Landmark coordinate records
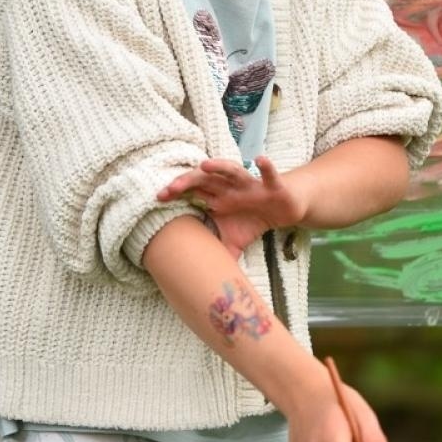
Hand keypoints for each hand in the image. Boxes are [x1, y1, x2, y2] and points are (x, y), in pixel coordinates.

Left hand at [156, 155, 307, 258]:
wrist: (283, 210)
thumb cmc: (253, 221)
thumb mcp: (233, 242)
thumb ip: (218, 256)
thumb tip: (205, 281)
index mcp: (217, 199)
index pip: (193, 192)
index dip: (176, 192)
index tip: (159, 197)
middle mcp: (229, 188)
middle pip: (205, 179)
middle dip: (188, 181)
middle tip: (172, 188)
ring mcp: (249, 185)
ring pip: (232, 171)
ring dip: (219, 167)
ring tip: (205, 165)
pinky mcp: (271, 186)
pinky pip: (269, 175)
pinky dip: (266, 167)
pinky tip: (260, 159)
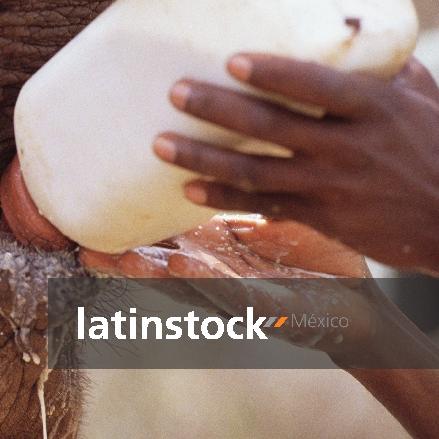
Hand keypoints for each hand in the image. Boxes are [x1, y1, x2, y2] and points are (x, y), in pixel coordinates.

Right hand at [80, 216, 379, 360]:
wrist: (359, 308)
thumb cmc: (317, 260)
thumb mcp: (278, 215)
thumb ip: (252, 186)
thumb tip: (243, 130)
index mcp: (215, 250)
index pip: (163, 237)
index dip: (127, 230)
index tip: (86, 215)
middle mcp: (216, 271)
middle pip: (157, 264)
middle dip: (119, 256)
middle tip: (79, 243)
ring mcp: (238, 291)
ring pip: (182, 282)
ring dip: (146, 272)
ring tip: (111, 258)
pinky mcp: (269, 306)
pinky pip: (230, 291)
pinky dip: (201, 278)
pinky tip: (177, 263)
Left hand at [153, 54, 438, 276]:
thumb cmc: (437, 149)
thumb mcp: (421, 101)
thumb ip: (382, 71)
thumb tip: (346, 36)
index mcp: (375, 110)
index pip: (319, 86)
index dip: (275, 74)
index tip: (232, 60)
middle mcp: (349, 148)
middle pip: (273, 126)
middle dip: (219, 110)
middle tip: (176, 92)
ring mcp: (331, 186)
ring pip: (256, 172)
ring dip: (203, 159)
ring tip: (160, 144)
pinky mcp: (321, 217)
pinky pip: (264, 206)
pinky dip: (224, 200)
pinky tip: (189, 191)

■ About this exercise
There is a run of lines above from the one with "wrist: (359, 308)" to the one with "ring pip: (182, 282)"; print exactly that run, both ends included, and nothing else.

■ Exercise response
wrist: (359, 308)
thumb cmc: (317, 260)
thumb mcp: (278, 215)
thumb ip: (252, 186)
thumb tip: (243, 130)
index mcp: (215, 250)
index pip: (163, 237)
index dip: (127, 230)
index tip: (86, 215)
middle mcp: (216, 271)
middle pip: (157, 264)
middle dip: (119, 256)
middle tip: (79, 243)
ring mcp: (238, 291)
ring pip: (182, 282)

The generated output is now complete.